◆ What to produce:
When you copy the entries, keep every word exactly as it is and drop the images.

◆ Extracted information:
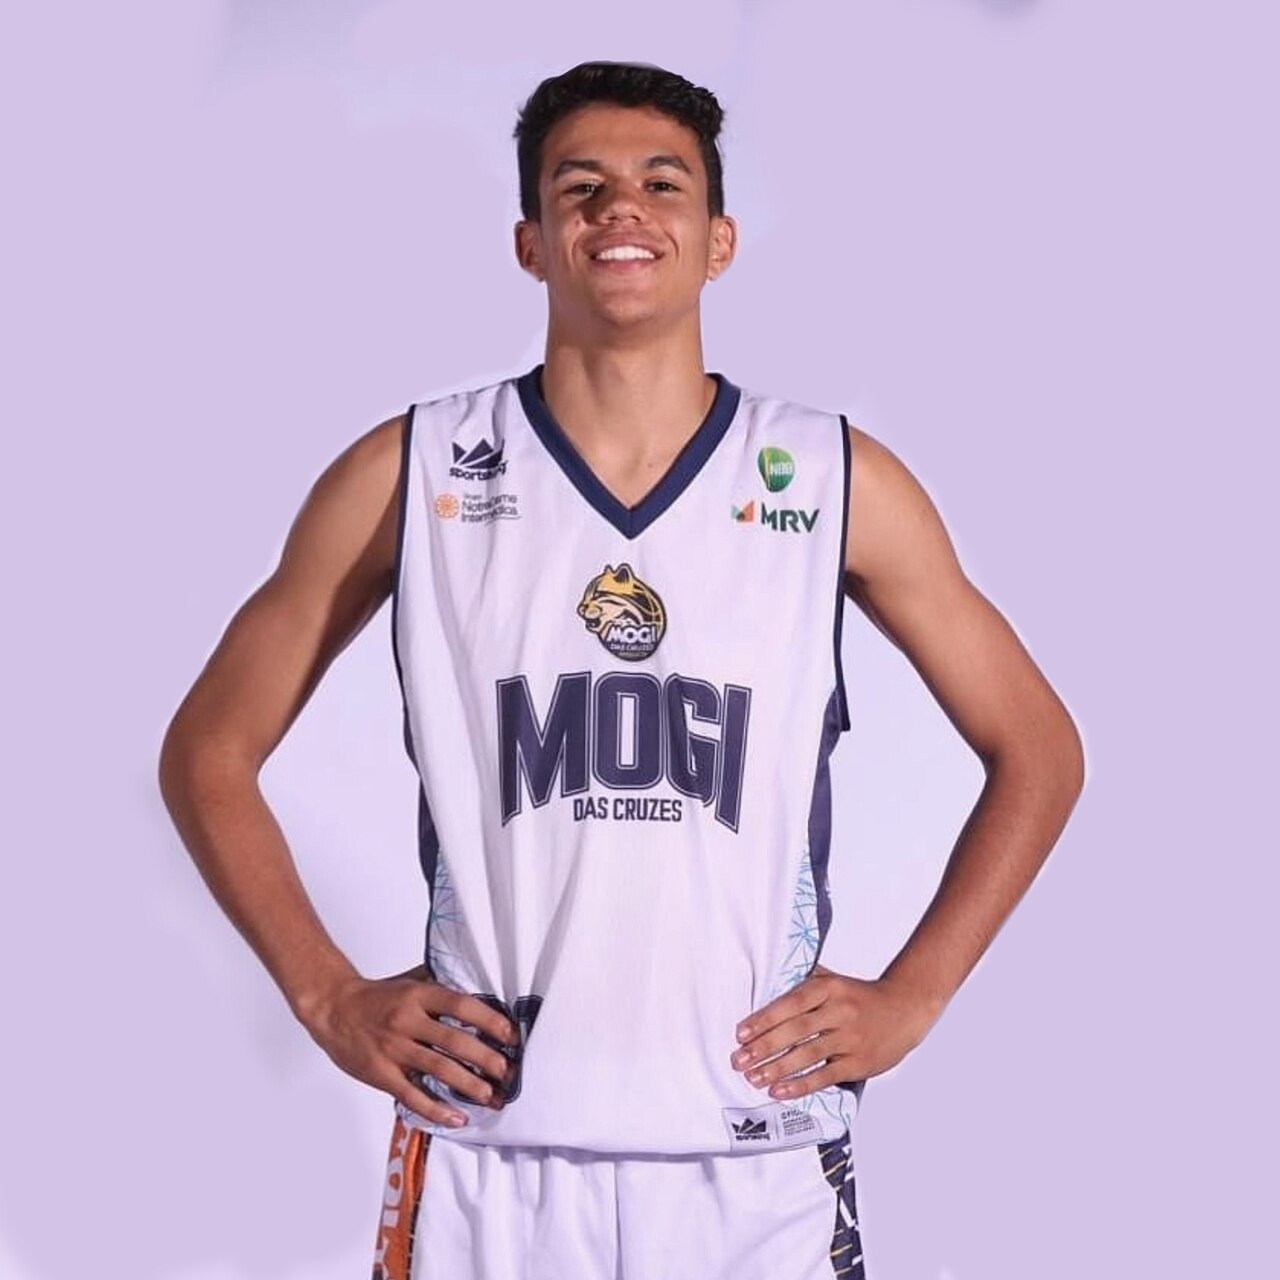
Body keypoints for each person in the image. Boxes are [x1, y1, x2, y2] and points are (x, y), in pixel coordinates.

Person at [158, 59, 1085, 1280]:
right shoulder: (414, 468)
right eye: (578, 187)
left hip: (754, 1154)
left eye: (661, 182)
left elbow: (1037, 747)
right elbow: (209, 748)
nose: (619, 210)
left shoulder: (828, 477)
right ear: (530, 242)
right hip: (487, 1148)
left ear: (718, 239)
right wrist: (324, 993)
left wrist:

◆ Solution to the problem:
Body keypoints for each person in the image. Boxes are [x1, y1, x2, y2] and points are (x, y), in pixel coordinates.

Person at [158, 59, 1085, 1280]:
right shoulder: (414, 468)
right eye: (578, 187)
left hip: (754, 1154)
left eye: (661, 182)
left elbow: (1037, 747)
right elbow: (209, 748)
nose: (619, 210)
left shoulder: (828, 477)
right ear: (530, 242)
right hip: (487, 1148)
left ear: (718, 239)
right wrist: (324, 993)
left wrist:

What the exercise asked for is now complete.